Związek Nauczycielstwa Polskiego podjął decyzję o rozpoczęciu ogólnopolskiego strajku nauczycieli

Leszek Rudziński
Protest nauczycieli w Warszawie
Protest nauczycieli w Warszawie fot. lukasz kowalski/polska press
Zarząd Główny Związku Nauczycielstwa Polskiego podjął na czwartkowym posiedzeniu decyzję o ogólnopolskim strajku nauczycieli. Decyzje poprzedziły burzliwe negocjacje na linii nauczyciele - MEN, które nie przyniosły rezultatu. Szefowa resortu edukacji Anna Zalewska opuściła negocjujących związkowców grożących strajkiem, z paskiem z nauczycielskim wynagrodzeniem.

Związek Nauczycielstwa Polskiego, po przeszło dwugodzinnych konsultacjach podjął uchwałę o rozpoczęciu sporu zbiorowego i wystąpieniu przez oddziały ZNP do pracodawców z żądaniem podwyższenia wynagrodzeń zasadniczych nauczycieli i innych pracowników oświaty o 1000 zł. Pracodawcy to w tym przypadku dyrektorzy uzależnieni finansowo o rządowych nakładów na oświatę.

Wcześniej związkowcy spotkali się z minister edukacji Anną Zalewską. - Ministerstwo Edukacji Narodowej poza próbą przekonania nas, że odpowiedzialnymi za poziom naszego wynagrodzenia są tylko i wyłącznie samorządy, nie przedstawiło żadnej propozycji - powiedział po zakończonych negocjacjach prezes Związku Nauczycielstwa Polskiego Sławomir Broniarz.

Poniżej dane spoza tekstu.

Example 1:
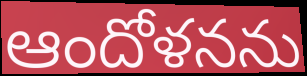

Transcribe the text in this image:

ఆందోళనను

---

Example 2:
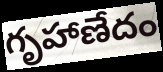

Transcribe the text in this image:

గృహాణేదం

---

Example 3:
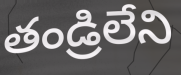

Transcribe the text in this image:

తండ్రిలేని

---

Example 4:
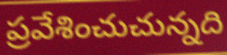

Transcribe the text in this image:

ప్రవేశించుచున్నది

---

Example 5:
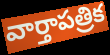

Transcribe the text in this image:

వార్తాపత్రికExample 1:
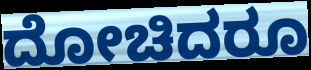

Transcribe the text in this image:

ದೋಚಿದರೂ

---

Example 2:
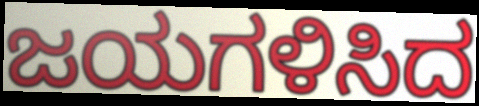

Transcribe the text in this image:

ಜಯಗಳಿಸಿದ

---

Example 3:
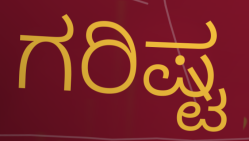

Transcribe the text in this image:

ಗರಿಷ್ಟ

Dodał, że nie aprobuje przedstawionego przez MEN projektu rozporządzenia ws. minimalnych stawek wynagrodzenia nauczycieli. - MEN zmarnowało czas, bo skoro zadeklarowało, że ma pewne propozycje do przedstawienia środowisku nauczycielskiemu, to na to liczyliśmy. Niestety, po raz kolejny pani minister poza pustosłowie i taką czczą demagogię nie wyszła, więc nie pozostaje nam nic innego, jak skorzystać z uprawnień leżących po stronie związków zawodowych, realizując ustawę o rozwiązywaniu sporów zbiorowych - mówił szef ZNP.

Po zakończeniu negocjacji zarząd związku udał się na naradę. Jak udało nam się ustalić, trwające w chwili zamykania tego wydania gazety rozmowy członków zarządu głównego ZNP zmierzały w kierunku strajku i prawdopodobnie zapadnie decyzja o jego podjęciu.

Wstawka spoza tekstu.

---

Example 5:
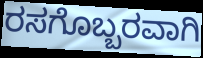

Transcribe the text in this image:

ರಸಗೊಬ್ಬರವಾಗಿ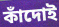
কাঁদোই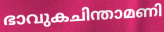
ഭാവുകചിന്താമണിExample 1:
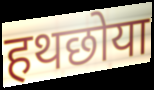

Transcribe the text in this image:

हथछोया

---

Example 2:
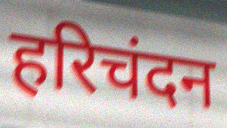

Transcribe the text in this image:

हरिचंदन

Z kolei Zalewska po spotkaniu ze związkowcami zapewniała, że jej resort przedstawił kilka propozycji „liczonych w setkach milionów złotych”, które miałyby być wprowadzone od 1 września 2019 r. Minister podkreśliła jednak, że to samorząd decyduje o pensjach nauczycieli, ministerstwo ustala tylko pensje minimalne, z czym stanowczo nie zgodzili się związkowcy, twierdząc, że minister zrzuca odpowiedzialność na samorządy.

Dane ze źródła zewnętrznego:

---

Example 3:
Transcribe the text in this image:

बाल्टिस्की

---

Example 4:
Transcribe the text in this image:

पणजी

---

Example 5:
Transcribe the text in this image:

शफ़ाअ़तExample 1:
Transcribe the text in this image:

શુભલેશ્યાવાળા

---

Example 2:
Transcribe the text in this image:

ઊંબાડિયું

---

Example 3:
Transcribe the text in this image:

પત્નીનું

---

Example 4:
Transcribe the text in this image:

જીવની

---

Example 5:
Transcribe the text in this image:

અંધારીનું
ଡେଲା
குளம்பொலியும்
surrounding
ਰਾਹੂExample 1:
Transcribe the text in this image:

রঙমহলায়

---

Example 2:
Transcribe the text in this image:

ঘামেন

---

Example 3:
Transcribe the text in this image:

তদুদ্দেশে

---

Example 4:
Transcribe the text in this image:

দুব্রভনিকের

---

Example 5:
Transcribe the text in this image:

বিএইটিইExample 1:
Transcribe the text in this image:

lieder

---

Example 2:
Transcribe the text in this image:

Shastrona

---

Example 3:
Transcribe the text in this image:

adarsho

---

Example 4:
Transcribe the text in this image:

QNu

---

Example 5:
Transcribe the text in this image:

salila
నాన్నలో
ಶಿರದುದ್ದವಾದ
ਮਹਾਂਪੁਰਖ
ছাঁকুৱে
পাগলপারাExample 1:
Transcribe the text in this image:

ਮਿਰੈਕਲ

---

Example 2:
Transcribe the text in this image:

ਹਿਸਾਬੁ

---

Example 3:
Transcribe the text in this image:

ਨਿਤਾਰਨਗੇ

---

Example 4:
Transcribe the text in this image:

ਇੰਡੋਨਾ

Początkowo spotkanie ws. nauczycielskich pensji miało odbyć się o godz. 11. Szybko okazało się jednak, że negocjacje mogą się skończyć, zanim się jeszcze na dobre rozpoczęły. Wszystko przez to, że w siedzibie Centrum Społecznego „Dialog” pojawiło się „za dużo” osób. W sali na Annę Zalewską czekał główny zarząd ZNP (70 osób) oraz przedstawiciele innych związków zawodowych nauczycieli. W sumie w pomieszczeniu było prawie 100 osób.

Jak relacjonował ZNP w mediach społecznościowych, minister Zalewska miała stwierdzić, że w negocjacjach bierze udział zbyt wiele osób i należy opuścić salę. Następnie przenieść się do innego pomieszczenia i tam czekać na „wybranych związkowców”.

Ostatecznie do około godzinnego spotkania doszło o godz. 13. Na jego zakończenie minister edukacji dostała w prezencie od związków pasek z kwotą nauczycielskiej pensji.

Nauczyciele domagają się m.in. podwyżek na poziomie 1000 zł, a także rozpoczęcia rozmów w sprawie nowego systemu wynagradzania nauczycieli, które doprowadzą do zwiększenia płacy zasadniczej w wynagrodzeniu ogólnym. Rząd twierdzi, że w budżecie nie ma pieniędzy, aby spełnić te wymagania.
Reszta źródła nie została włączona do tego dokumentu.